Contextually Situated Anomaly Detection

Towards the Future!

01 March 2022

As you can tell from our code, this is still just a proof-of-concept! There is still much to do to make the algorithm applicable in real-world situations. In this section, we describe some possible ideas and advancements to consider for future work on this project.

While the proposed methodology is able to identify and segment data in both offline and online environments, computational feasibility is still an issue, with input data recorded over the seconds scale (each 8192 data points of input corresponds to only 5 seconds of recording time), running our non-optimised proposed methodology for 2 minutes of data from 24 sensors takes more than 20 minutes. This is clearly not feasible for live environments, so proceeding efforts could focus on streamlining the algorithm towards effective, fast computations. This includes parallelising the computation for each sensor over multiple CPUs, taking advantage of just-in-time compilation (e.g. with Python's Numba) and using cloud and GPU clusters to accelerate computations. Some back-of-the-envelope calculations shows that such improvements (particularly parallelising the computations) will make the proposed methodology much more feasible in production environments.

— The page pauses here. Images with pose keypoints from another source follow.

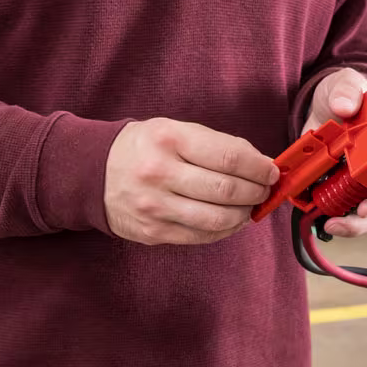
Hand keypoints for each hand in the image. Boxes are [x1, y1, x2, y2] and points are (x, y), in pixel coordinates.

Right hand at [104, 119, 280, 245]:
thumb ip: (217, 146)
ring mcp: (155, 206)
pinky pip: (201, 236)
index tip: (271, 170)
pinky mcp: (153, 232)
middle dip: (256, 191)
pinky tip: (230, 220)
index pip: (228, 158)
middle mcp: (159, 172)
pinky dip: (224, 230)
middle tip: (265, 189)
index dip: (258, 167)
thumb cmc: (145, 147)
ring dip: (244, 215)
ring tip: (249, 206)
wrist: (95, 172)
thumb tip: (260, 165)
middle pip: (226, 190)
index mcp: (168, 139)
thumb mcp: (175, 130)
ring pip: (217, 219)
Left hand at [301, 68, 366, 237]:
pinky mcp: (359, 192)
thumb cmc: (348, 94)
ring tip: (339, 223)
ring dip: (363, 221)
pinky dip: (346, 222)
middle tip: (366, 205)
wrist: (324, 108)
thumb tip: (344, 107)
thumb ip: (348, 90)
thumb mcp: (347, 84)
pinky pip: (361, 216)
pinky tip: (328, 222)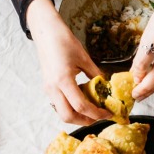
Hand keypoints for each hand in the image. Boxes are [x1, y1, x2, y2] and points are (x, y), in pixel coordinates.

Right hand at [27, 0, 108, 124]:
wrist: (45, 31)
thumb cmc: (64, 41)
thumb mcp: (84, 57)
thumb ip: (95, 74)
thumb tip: (107, 87)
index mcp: (63, 80)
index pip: (81, 106)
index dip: (96, 113)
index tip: (108, 113)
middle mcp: (53, 88)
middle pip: (68, 116)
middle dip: (85, 121)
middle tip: (99, 117)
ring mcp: (48, 89)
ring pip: (62, 113)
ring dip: (77, 116)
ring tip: (91, 111)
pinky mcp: (47, 87)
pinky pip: (59, 105)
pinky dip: (71, 108)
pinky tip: (81, 101)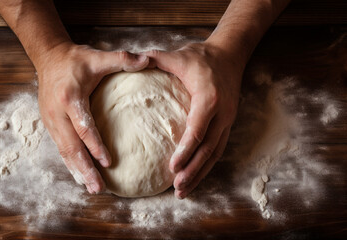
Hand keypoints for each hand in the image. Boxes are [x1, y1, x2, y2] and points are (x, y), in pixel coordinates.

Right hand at [37, 42, 148, 193]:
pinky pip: (60, 148)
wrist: (48, 57)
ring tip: (91, 188)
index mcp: (70, 98)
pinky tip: (80, 175)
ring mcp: (51, 121)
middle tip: (98, 188)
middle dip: (84, 169)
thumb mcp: (98, 57)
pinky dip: (70, 163)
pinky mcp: (49, 124)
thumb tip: (148, 60)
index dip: (95, 146)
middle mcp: (57, 113)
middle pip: (71, 147)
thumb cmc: (75, 59)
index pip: (83, 127)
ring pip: (64, 152)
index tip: (107, 163)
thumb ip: (122, 59)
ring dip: (77, 171)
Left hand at [144, 41, 243, 198]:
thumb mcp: (178, 56)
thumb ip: (155, 59)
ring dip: (200, 174)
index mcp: (208, 98)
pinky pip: (218, 149)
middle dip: (192, 171)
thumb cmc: (202, 57)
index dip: (185, 151)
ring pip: (215, 154)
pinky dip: (206, 165)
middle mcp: (221, 113)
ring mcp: (227, 120)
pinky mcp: (228, 123)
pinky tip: (194, 176)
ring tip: (183, 191)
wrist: (230, 55)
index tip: (172, 168)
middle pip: (207, 149)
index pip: (197, 130)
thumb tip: (132, 60)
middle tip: (176, 188)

From the results of the online algorithm, another question presents itself: visually speaking, each peak in the animations clearly corresponds to exactly one damage transition. How can we adapt our model to detect 'peaks in time' automatically in real-time? A simple solution would be to test whether the CAC window has an 'active' peak (a localised maximum above a fixed threshold). In order to account for noise, we can enforce that this peak must persist for a certain number of frames. If detected, display a visual alert for a potential anomalous shift so that shutdown, inspection and repair decisions can be made. Figure 8 has a flowchart of what such an detector would look like. The anomaly `persisting' in multiple frames was one of the key indicators separating the true anomalous transitions and noise that we observed in our experiments, the second feature being the magnitude of the peaks. Tuning would have to be performed to remove false positives from the result. Machines wrongly categorising $x$ as $y$ , how many times have we heard this before? Too many false positives would not be good for the engineer's morale...too many false negatives and the building comes down! Thankfully, our model is able to capture \textit{all} true positives - a good sign! algo extension flowchart Figure 8: A simple extension on the proposed methodology. If not much noise is expected (all sensors operational), then we can issue an alert whenever the CAC exceeds a certain threshold. Otherwise, we can increase robustness to noise by enforcing that a certain number of frames must have a peak past a certain threshold to issue an anomaly alert.

Finally, we point out the following: because we only segment the final output which is actually in the frequency domain, we are only able to make predictions accurate to one experiment's worth of data. For our analysis, the accurate time resolution is 5 seconds; for certain purposes, this is sufficient, but in high-risk situations, reducing this input-prediction lag would be paramount for better outcomes.